Indiahacks Machine Learning competition is an All India machine learning competition conducted once in a year. I participated in the qualification round and secured 6th position(out of 6000 participants), which is Top 1%. Only top 60 participants were selected to participate in offline zonal round. However, I was unable to participate in zonal round since I was traveling.
Note: Code is not production ready yet, so not sharing it on github. Will share it when I get some free time.
The challenge was to predict the segment(pos, neg) based on the given features:
- ID: unique identifier variable
- titles: format “title:watch_time”, titles of the shows watched by the user and watch_time on different titles
- genres: same format as titles
- cities: same format as titles
- tod: total watch time of the user spread across different time of days (24 hours format)
- dow: total watch time of the user spread across different days of week (7 days format)
Model Pipeline:
Features extracted from text variables:
Titles variable: I used word embedding using word2vec, a deep learning technique which maps similar words to context after trying Bag of Words. Word embedding improved my validation score significantly.
Tod variable: Several features were extracted from total watch time column out of which I ended up using the following features:
- tod_median_time
- tod_min_time
- dow_max_time
- watch time counts at hours (0 to 23) mapped from t0 to t23
- tod_start
- tod_end
- Days
Cities variable: Several features were extracted out of which I ended up using the following features:
- cities_min_time
- cities_count
Genres variable: Extracted the genres from this column and mapped each genre as a binary feature.
Apart from these, I extracted the following features:
- genres_min_time
- genres_max_time
- genres_mean_time
- genres_median_time
Other text related features which improved by validation score are:
- titles length
- titles count
- cities strings
Features extracted from numeric columns:
dow variable:
- Binary features for each day of the week starting from Monday to Sunday.

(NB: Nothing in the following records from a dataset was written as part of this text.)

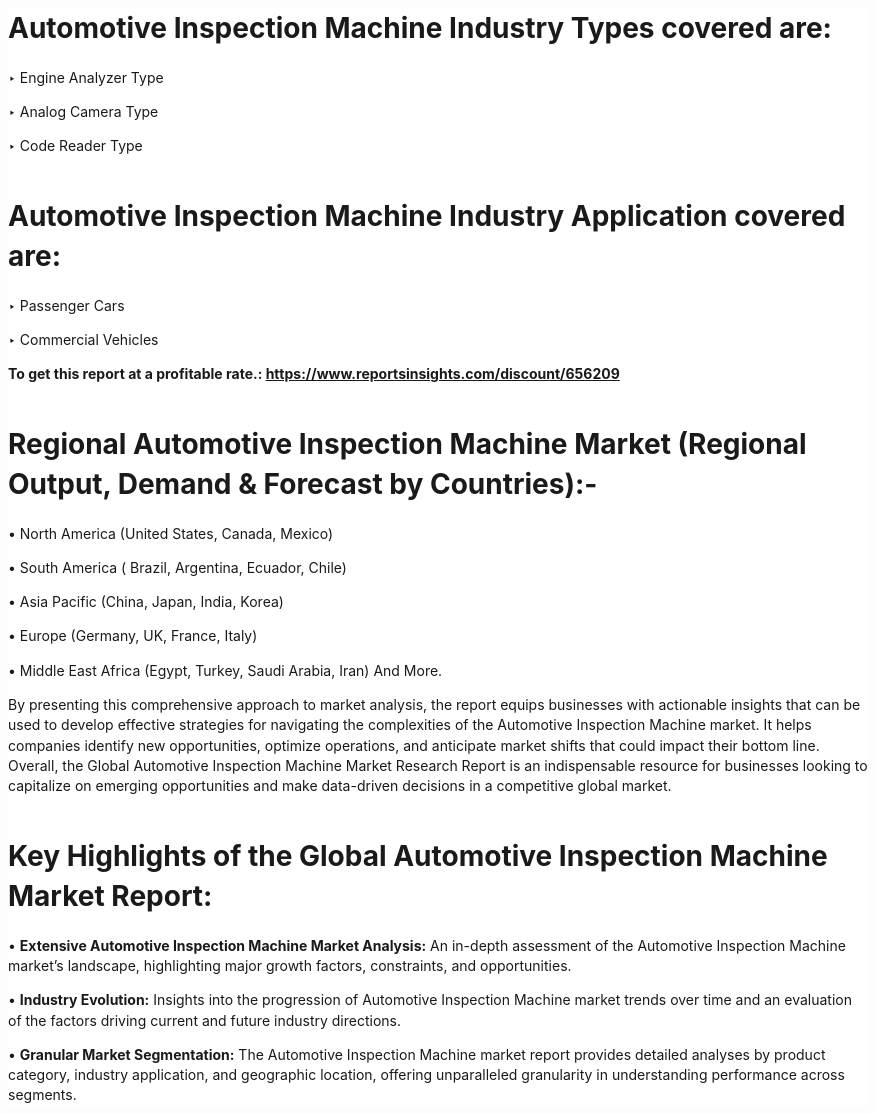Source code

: # <strong>Automotive Inspection Machine Industry Types covered are:</strong>

‣ Engine Analyzer Type

‣ Analog Camera Type

‣ Code Reader Type

# <strong>Automotive Inspection Machine Industry Application covered are:</strong>

‣ Passenger Cars

‣ Commercial Vehicles

<strong>To get this report at a profitable rate.: <a href=https://www.reportsinsights.com/discount/656209>https://www.reportsinsights.com/discount/656209</a></strong></font>

# <strong>Regional Automotive Inspection Machine Market (Regional Output, Demand &amp; Forecast by Countries):-</strong>

• North America (United States, Canada, Mexico)

• South America ( Brazil, Argentina, Ecuador, Chile)

• Asia Pacific (China, Japan, India, Korea)

• Europe (Germany, UK, France, Italy)

• Middle East Africa (Egypt, Turkey, Saudi Arabia, Iran) And More.

By presenting this comprehensive approach to market analysis, the report equips businesses with actionable insights that can be used to develop effective strategies for navigating the complexities of the Automotive Inspection Machine market. It helps companies identify new opportunities, optimize operations, and anticipate market shifts that could impact their bottom line. Overall, the Global Automotive Inspection Machine Market Research Report is an indispensable resource for businesses looking to capitalize on emerging opportunities and make data-driven decisions in a competitive global market.

# <strong>Key Highlights of the Global Automotive Inspection Machine Market Report:</strong>

• <strong>Extensive Automotive Inspection Machine Market Analysis:</strong> An in-depth assessment of the Automotive Inspection Machine market’s landscape, highlighting major growth factors, constraints, and opportunities.

• <strong>Industry Evolution:</strong> Insights into the progression of Automotive Inspection Machine market trends over time and an evaluation of the factors driving current and future industry directions.

• <strong>Granular Market Segmentation:</strong> The Automotive Inspection Machine market report provides detailed analyses by product category, industry application, and geographic location, offering unparalleled granularity in understanding performance across segments.
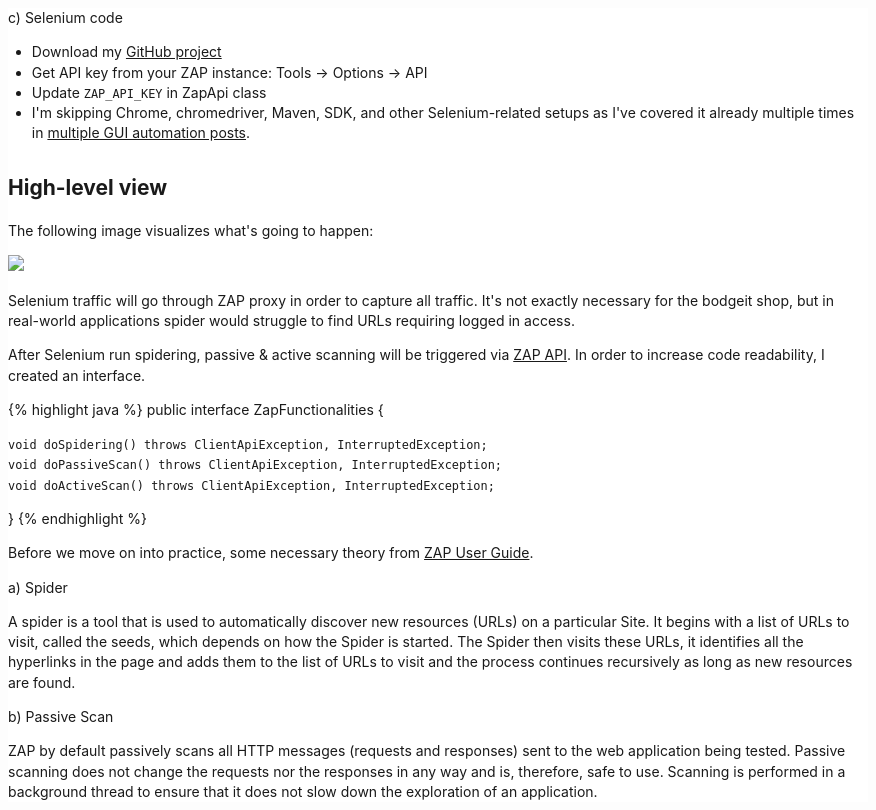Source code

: c) Selenium code

- Download my [GitHub project](https://github.com/slawekradzyminski/AwesomeTesting)
- Get API key from your ZAP instance: Tools -> Options -> API
- Update `ZAP_API_KEY` in ZapApi class
- I'm skipping Chrome, chromedriver, Maven, SDK, and other Selenium-related setups as I've covered it already multiple
times in [multiple GUI automation posts](https://www.awesome-testing.com/search/label/selenium).

## High-level view

The following image visualizes what's going to happen:

![](/images/blog/Przechwytywanie3.PNG)

Selenium traffic will go through ZAP proxy in order to capture all traffic. It's not exactly necessary for the bodgeit
shop, but in real-world applications spider would struggle to find URLs requiring logged in access.

After Selenium run spidering, passive & active scanning will be triggered
via [ZAP API](https://github.com/zaproxy/zaproxy/wiki/ApiDetails). In order to increase code readability, I created an
interface.

{% highlight java %}
public interface ZapFunctionalities {

    void doSpidering() throws ClientApiException, InterruptedException;
    void doPassiveScan() throws ClientApiException, InterruptedException;
    void doActiveScan() throws ClientApiException, InterruptedException;

}
{% endhighlight %}

Before we move on into practice, some necessary theory from [ZAP User Guide](https://github.com/zaproxy/zap-core-help).

a) Spider

A spider is a tool that is used to automatically discover new resources (URLs) on a particular Site. It begins with a
list of URLs to visit, called the seeds, which depends on how the Spider is started. The Spider then visits these URLs,
it identifies all the hyperlinks in the page and adds them to the list of URLs to visit and the process continues
recursively as long as new resources are found.

b) Passive Scan

ZAP by default passively scans all HTTP messages (requests and responses) sent to the web application being tested.
Passive scanning does not change the requests nor the responses in any way and is, therefore, safe to use. Scanning is
performed in a background thread to ensure that it does not slow down the exploration of an application.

- Watch time spent on each day from Monday to Sunday.
Model Evaluation:
I tried several different models which produced the following scores:
Model | Score |
---|---|
Logistic Regression | 0.70 |
Linear Discriminant Analysis | 0.79 |
K Nearest Neighbors | 0.59 |
CART | 0.55 |
AdaBoost | 0.79 |
Gradient Boosting | 0.80 |
Random Forests | 0.69 |
Extra Trees Regressor | 0.70 |
LightGBM(after hyper parameter tuning) | 0.822 |
Xgboost(after hyper parameter tuning) | 0.821 |
I ended up using LightGBM to generate my predictions.
Hyper parameter tuning:
Used hyperopt to automatically find the right hyper parameters which improved my validation score for LightGBM model
The competition rewarded contestants who did feature engineering.
Things that I tried which din't work:
- Bag of Words approach.
- Dimensionality reduction on Word2vec features.
- Several extracted numerical and text features.